Terps totaling 5-6% by weight in an extract? That is definitely not high.

Again, it makes me question their results. Not criticizing, just saying again, something is up here.

I really appreciate you sharing your results H.P. and allowing me to comment. Much respect.

-Chimera

 

[Huel Perkins]

Good info Chimera. As for the terpene %, I'm just going off what they told me. I looked through tons of their public results and most of the extracts were between 2-3% terps, even HT cup winners...

 

[Betterhaff]

I understand what you're saying about the testing methods Chimera but if you look at the chart listing the terp percentages on that report it does list the 2nd Caryophyllene as the oxide (with no value). For some reason the full name doesn't appear on the graph.

Isn't the oxide what dogs are trained to alert to?

 

[theJointedOne]

Just picked up a pack of kushtonic from resin seeds.

 

[Chimera]

I understand what you're saying about the testing methods Chimera but if you look at the chart listing the terp percentages on that report it does list the 2nd Caryophyllene as the oxide (with no value). For some reason the full name doesn't appear on the graph.

Boom, hammer drop!

You are right of course Betterhaff, I neglected to look at the list of terps elsewhere on the report. (I often do, since the absolute values are relative and more tied to environment than genetics). My bad - thanks for keeping me honest.
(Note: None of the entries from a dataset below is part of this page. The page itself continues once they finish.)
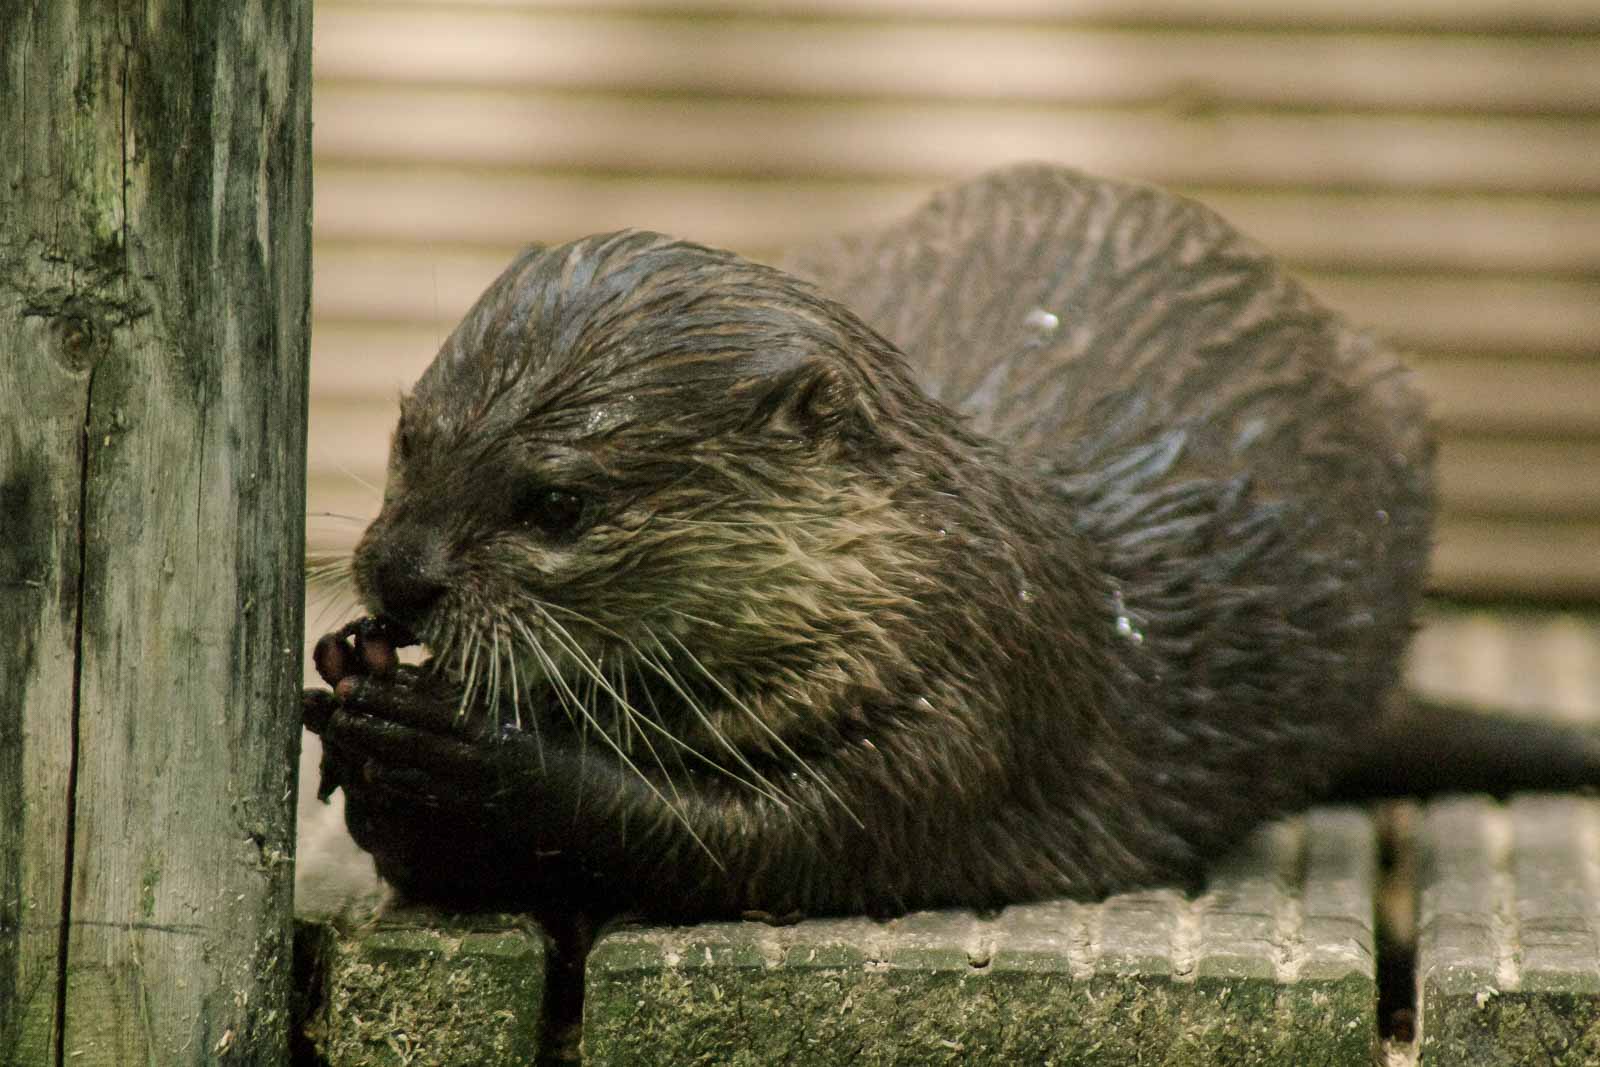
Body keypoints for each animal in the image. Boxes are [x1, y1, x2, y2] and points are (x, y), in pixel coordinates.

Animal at [301, 164, 1591, 920]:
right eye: (408, 436)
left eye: (557, 506)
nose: (400, 575)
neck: (905, 578)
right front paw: (352, 691)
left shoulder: (963, 707)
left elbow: (751, 848)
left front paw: (461, 749)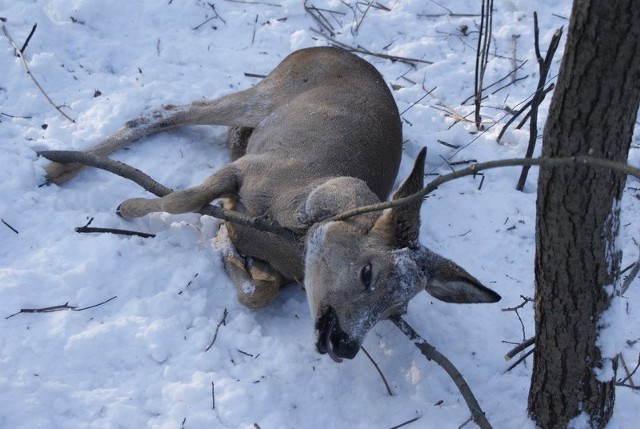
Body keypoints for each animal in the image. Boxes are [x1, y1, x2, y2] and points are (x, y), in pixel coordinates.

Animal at [45, 46, 500, 362]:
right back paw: (59, 164)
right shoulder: (253, 167)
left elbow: (257, 292)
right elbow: (182, 199)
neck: (285, 225)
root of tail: (326, 48)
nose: (346, 345)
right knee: (170, 111)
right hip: (269, 93)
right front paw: (128, 206)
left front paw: (228, 249)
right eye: (367, 272)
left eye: (397, 309)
I still say it's sloppy to label a compuond as something other than it is.

Labs are funny- it's easy when you have run a validated lab method to question other lab's results until you can see they are accurate. We ring tested a series of labs in California, and most mis-identified at least one compound. (We did this by grinding up the same flowers to remove intra-lot variation, then divided the samples to be sent to a series of labs- this way they all received the same thing). Like I said, most mis-identified at least one peak- be it a terpene or cannabinoid.

Isn't the oxide what dogs are trained to alert to?

This is what they say in the literature, good catch! I'm not sure if this is still the standard method; surely some dogs are trained with actual flowers.

Beta-Caryophylllene is produced by other plants too, so naturally they would also show the oxide which is produced simply by oxidation (exposure to Oxygen).

I use the oxide as an indicator of post-harvest oxidation and breakdown of the product, higher BCP-O levels would indicate a lower quality extract or flower treatment post harvest, so we can see that Huel Perkin's process is not degrading the oil, at least by this assay.